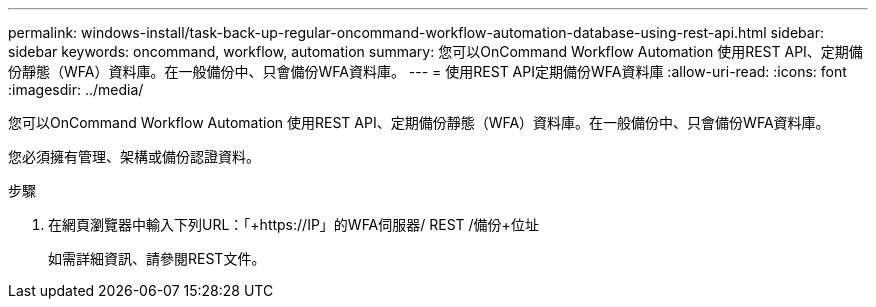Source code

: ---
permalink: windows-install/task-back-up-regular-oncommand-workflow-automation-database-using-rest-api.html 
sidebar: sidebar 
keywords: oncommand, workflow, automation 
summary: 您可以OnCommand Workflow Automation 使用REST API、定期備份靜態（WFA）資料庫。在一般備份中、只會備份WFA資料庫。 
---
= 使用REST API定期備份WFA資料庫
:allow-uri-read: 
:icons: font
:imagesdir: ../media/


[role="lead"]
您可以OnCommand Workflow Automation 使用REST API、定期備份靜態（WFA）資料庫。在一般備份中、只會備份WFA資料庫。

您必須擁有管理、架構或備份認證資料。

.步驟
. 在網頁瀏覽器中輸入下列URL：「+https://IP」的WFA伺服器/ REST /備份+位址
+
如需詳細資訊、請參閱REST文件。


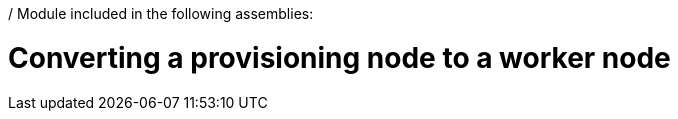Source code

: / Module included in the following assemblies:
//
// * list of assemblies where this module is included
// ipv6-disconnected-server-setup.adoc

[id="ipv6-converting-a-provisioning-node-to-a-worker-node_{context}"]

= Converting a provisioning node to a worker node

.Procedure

********

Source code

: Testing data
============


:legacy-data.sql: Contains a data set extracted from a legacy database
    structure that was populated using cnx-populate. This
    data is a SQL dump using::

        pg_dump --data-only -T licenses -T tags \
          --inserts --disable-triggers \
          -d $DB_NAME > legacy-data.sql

********

TO-DO ITEM:
Respond with a number only, please: how many lines in this data include the word "定期備份靜態".

WORKED SOLUTION:
2